• About this exercise: Find every line in the records that contains the word "dapat" and copy each of those lines in full. Case counts, so match only that exact capitalization.

• Stored data:
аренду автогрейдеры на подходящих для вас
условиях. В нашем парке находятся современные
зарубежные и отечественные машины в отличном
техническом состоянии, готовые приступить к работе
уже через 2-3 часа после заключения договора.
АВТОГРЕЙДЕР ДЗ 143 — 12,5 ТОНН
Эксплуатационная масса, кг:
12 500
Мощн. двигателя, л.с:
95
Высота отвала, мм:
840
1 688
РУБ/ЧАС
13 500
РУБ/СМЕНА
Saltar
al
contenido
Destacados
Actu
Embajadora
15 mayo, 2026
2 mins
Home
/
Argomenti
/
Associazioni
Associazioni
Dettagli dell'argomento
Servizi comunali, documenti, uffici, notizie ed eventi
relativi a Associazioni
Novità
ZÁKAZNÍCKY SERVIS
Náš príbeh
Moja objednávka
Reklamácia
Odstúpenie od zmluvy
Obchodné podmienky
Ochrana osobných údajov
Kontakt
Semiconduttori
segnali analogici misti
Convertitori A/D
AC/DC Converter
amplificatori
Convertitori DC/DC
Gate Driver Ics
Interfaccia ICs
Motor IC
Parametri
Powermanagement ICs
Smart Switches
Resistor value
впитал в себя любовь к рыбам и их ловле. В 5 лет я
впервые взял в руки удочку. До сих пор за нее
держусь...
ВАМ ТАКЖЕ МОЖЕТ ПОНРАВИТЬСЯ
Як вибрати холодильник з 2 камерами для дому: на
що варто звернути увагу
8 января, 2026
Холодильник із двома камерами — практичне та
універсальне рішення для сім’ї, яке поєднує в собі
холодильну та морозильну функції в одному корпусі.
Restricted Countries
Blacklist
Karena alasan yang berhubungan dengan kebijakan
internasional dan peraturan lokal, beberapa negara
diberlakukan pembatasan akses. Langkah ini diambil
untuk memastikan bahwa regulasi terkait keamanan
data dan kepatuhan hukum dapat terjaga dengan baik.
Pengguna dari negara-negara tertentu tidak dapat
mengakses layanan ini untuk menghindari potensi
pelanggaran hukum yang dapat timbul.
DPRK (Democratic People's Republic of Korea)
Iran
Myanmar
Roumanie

• Output of the exercise:
data dan kepatuhan hukum dapat terjaga dengan baik.
Pengguna dari negara-negara tertentu tidak dapat
pelanggaran hukum yang dapat timbul.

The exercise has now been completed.